Wednesday, November 25, 2009

Haven't worked on my own stuff at all. I've put some of the w-f-h thing together, and it looks like some more projects might be coming my way at some point, from another w-f-h editor I've worked with before, and therefore know to be reliable and professional. Hooray.

I've also got a bazillion pages of health insurance stuff to fill out because the company I've been with is pulling out of my state, so I have to find a new one. I mention this because it reminded me of something, no idea why. The "something" is that I got pretty annoyed with some commentary I heard about how writers should never make any changes requested by book fairs, because that's censoring, and writers who censor themselves for filthy lucre are basically sell-outs and money-grubbing wh*res. Obviously the people who say this have no idea that self-censoring is something we start considering the second we start revising, and continue all the way till the galleys leave our hands. And sometimes later. Book fair decisions are just more of the same. Usually the changes for book fairs aren't huge moral issues (that's a different ball of wax), but cutting a "d*mn" or "h*ll"--the same words we've been cutting out and putting back in and cutting out again all along during revisions, trying to weigh out whether the words distract the reader more than giving a sense of the character.*

The money an author makes from book fair sales is some ludicrously small amount, I can't remember what. A few cents per copy, maybe? Nobody's changing their text to get rich. They're doing it because they've looked at the changes asked for and decided that it won't mess up anything, and that it will put the book in the hands of thousands more readers. If they decide that it will mess up something about the book, they don't make the changes and usually you never hear about it. Most of the time authors don't get any kudos for standing by their beliefs. What usually happens is they get quietly downgraded in one way or another--the marketing department gets p.o.'d at them, for example, or they miss the word-of-mouth that would have come with those thousands of poorly paid book fair sales.

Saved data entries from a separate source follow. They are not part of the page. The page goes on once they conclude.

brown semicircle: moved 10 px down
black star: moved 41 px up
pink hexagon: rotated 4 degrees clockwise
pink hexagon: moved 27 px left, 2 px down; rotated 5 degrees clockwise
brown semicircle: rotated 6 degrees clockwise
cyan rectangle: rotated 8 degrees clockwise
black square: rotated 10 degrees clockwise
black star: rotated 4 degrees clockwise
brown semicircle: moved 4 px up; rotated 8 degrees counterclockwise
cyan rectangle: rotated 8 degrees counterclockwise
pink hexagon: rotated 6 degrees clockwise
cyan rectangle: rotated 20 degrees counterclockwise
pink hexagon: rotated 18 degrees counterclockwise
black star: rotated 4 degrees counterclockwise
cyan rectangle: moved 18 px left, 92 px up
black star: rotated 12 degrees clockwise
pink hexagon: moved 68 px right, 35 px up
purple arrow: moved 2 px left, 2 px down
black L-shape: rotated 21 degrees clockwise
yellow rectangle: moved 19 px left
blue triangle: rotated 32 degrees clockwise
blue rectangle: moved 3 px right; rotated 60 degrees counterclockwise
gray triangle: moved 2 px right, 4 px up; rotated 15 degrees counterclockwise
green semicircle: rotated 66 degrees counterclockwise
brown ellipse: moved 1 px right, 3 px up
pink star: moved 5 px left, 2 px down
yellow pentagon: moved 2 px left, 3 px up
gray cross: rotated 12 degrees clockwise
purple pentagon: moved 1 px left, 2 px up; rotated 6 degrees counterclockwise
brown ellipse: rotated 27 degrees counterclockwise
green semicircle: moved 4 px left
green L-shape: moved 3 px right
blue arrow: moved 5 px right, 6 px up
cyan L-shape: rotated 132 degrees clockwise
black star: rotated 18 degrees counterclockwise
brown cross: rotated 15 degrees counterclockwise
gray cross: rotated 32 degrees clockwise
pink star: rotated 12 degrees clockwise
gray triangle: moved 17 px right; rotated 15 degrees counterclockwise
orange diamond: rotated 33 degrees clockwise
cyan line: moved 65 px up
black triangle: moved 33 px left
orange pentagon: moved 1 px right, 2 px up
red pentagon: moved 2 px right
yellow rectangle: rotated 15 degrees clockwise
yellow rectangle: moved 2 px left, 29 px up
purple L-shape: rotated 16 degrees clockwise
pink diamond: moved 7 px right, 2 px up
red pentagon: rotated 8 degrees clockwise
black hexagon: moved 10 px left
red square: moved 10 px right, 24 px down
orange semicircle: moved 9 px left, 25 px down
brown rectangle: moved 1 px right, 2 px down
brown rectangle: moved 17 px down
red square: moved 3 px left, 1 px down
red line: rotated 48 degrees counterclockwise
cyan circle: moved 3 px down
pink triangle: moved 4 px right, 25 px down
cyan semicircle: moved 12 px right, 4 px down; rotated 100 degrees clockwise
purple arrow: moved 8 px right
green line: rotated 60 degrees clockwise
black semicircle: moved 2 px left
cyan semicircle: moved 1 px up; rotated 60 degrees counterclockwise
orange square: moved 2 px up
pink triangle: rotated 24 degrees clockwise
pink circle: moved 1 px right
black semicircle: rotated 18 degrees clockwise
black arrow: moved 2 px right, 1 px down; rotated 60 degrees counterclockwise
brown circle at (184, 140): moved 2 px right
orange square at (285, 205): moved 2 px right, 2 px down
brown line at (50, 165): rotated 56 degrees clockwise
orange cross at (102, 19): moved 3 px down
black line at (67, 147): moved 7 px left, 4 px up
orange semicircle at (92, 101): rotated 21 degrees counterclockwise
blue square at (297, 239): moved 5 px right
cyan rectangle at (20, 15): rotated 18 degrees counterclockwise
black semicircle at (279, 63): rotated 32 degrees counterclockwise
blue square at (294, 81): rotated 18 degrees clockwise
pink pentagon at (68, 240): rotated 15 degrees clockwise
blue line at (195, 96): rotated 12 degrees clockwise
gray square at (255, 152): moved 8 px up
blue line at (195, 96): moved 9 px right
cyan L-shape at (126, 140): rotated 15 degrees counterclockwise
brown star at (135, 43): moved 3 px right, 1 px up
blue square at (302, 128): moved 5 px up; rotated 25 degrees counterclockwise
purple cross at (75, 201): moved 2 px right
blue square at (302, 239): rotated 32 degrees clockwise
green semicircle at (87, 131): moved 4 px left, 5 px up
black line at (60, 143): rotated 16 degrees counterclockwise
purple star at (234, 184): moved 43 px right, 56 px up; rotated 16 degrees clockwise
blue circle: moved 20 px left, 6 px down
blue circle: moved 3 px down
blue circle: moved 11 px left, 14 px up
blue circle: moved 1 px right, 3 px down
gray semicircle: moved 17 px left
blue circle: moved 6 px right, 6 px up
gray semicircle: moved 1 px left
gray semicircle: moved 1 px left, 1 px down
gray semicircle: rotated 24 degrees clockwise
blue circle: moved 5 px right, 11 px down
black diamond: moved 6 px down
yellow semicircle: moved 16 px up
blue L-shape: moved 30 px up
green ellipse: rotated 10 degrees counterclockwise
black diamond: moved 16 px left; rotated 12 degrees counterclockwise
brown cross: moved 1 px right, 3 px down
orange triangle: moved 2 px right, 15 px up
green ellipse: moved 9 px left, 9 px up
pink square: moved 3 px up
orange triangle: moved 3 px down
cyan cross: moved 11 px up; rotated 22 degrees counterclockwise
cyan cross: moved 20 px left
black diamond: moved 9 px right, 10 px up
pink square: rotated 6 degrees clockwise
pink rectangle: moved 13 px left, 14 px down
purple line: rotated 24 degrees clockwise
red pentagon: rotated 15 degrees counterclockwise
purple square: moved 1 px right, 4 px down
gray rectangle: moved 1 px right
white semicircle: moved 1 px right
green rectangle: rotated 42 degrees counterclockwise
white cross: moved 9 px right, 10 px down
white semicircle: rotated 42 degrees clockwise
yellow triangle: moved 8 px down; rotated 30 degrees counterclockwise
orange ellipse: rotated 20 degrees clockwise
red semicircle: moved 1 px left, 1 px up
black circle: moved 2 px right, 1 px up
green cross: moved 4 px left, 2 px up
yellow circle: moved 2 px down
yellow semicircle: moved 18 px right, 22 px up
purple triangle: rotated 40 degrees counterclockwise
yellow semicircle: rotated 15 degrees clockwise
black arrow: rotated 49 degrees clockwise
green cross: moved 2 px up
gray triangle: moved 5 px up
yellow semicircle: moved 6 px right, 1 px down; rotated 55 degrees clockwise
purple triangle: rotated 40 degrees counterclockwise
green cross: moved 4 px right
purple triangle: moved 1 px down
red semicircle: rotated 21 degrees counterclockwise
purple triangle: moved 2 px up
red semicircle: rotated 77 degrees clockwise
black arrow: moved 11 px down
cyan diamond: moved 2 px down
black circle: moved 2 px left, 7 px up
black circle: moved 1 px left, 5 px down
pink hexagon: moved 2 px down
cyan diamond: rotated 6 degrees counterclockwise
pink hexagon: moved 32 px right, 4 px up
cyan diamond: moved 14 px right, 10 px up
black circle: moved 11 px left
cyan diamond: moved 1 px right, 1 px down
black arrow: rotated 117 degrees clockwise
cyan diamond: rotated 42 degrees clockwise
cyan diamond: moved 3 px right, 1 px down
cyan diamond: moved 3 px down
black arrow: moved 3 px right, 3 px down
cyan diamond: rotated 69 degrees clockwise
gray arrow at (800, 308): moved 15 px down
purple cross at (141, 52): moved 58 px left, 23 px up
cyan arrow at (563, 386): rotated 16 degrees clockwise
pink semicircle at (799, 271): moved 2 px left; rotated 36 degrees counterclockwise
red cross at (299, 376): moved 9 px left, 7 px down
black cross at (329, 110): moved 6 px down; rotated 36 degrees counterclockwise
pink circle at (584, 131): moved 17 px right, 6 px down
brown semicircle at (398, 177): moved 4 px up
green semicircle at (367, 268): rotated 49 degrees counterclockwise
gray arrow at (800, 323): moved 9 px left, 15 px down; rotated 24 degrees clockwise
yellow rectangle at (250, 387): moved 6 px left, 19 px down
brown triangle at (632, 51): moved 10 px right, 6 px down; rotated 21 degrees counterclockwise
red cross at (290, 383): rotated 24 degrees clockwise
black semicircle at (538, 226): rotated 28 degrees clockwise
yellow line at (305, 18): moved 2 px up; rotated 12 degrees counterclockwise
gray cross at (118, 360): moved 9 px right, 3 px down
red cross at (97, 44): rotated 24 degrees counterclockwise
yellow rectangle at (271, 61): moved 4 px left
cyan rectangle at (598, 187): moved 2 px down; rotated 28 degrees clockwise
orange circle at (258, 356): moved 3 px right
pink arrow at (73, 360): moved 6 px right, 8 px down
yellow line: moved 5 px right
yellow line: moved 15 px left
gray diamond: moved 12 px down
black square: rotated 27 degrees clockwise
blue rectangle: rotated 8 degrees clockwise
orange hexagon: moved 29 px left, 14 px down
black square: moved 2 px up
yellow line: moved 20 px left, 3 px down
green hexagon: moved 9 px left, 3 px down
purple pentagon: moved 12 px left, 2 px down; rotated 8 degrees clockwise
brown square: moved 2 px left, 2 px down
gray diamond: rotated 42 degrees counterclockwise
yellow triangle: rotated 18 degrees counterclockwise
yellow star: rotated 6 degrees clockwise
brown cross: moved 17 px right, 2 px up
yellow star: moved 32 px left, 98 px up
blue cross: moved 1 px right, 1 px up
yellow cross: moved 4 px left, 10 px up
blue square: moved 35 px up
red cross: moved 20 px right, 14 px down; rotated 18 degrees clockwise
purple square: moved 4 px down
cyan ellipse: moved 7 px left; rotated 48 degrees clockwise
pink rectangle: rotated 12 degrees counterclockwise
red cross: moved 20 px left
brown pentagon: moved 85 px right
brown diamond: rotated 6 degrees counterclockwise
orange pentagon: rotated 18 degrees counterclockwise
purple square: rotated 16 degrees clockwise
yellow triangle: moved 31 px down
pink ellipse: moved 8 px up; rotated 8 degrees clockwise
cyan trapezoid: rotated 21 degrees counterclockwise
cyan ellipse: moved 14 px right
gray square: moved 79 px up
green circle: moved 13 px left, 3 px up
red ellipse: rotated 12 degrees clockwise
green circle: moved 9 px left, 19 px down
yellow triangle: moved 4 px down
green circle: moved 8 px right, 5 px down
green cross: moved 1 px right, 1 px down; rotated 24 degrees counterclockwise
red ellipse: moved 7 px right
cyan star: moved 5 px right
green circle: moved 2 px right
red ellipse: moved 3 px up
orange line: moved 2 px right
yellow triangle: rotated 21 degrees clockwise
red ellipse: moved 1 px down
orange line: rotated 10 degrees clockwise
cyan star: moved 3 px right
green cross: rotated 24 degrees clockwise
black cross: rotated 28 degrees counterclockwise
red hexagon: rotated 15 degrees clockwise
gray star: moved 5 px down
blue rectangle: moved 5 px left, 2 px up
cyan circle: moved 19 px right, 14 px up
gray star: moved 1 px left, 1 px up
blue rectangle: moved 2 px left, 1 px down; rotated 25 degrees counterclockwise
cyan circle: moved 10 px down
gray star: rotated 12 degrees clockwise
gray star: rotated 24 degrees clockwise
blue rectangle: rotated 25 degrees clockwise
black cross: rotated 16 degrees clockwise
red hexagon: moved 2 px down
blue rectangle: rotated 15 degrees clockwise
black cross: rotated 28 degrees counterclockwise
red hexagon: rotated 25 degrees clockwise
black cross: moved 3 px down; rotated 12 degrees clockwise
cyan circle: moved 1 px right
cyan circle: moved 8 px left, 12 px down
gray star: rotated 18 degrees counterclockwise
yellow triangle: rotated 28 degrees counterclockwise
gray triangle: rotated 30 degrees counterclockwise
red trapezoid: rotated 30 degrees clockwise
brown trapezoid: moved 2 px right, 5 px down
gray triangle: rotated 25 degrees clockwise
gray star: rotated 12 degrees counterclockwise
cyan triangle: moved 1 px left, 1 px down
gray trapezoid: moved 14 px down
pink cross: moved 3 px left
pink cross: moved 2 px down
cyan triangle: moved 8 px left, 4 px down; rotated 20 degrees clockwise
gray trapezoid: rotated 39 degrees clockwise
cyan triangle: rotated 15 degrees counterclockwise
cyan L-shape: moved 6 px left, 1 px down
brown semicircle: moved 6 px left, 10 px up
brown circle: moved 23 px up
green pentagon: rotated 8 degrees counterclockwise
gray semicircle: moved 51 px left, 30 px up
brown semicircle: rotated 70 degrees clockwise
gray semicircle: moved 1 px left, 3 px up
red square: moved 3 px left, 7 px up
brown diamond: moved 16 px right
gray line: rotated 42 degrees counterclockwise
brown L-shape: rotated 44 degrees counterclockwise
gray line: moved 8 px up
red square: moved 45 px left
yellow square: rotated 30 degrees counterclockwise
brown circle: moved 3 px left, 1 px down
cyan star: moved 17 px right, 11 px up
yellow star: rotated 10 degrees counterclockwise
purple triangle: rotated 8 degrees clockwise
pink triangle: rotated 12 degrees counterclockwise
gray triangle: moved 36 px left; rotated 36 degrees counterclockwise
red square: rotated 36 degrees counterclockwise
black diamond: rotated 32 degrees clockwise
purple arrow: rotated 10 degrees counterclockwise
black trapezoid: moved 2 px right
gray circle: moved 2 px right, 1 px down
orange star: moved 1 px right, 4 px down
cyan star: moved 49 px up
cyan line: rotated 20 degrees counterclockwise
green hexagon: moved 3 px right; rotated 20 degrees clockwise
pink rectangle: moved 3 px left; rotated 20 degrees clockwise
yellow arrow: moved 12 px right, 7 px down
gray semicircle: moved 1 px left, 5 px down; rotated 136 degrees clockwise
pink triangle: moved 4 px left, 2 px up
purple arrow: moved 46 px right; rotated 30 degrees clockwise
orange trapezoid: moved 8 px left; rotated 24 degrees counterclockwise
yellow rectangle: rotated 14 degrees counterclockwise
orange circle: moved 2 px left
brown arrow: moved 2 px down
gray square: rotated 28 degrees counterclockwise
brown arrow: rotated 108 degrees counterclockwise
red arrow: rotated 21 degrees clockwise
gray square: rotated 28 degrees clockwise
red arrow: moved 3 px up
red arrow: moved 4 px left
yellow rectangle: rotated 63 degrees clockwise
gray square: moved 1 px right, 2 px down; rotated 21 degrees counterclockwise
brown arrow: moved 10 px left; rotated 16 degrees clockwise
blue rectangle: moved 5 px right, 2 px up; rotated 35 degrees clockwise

So anyway, not to get off on a tangent, but my mind went this direction because once again I hear an underlying assumption about authors raking it in. But authors don't get company benefits, and they have to take health insurance plus taxes plus social security plus agent off the top of whatever they get for a book. If you suppose a moderately successful midlist author gets 25K for one book, then take away all that out-of-pocket stuff, you've got somebody who can't afford food and shelter.

And I say all this not to excuse myself for making editorial changes to suit my finances--because I don't, not in my own writing--but to tell everybody who's not trying to make a living at it to climb down from their moral high horse and stop being so freakin' judgmental. For cripe's sake, I've seen people lining up to praise an author for basically not taking a moral stand--clearly without knowing that's what they're doing. All I can figure is that people don't really understand the full range of choices involved, the implications, or the consequences.

So, anyway. I'm working on other stuff besides my WIP, but in the back of my head I'm waiting for some epiphany that will help me bring it all together. Because at the moment it looks like a mess of disparate pieces that aren't going to be interesting to anyone except me.



*Full disclosure: I speak as the author of a YA book with a more-than-liberal sprinkling of the F-word throughout. I am not a priss when it comes to profanity. I also know that different readers can tolerate different levels of it (and therefore its resonance changes depending on the reader), and that "being true to the character" is already a lie when it comes to dialog. You can't transcribe what somebody would actually say in real life, word for word; it would be nearly unintelligible. So profanity is one of those things (same with sexual references) where there's not one easy answer to whether it goes or stays.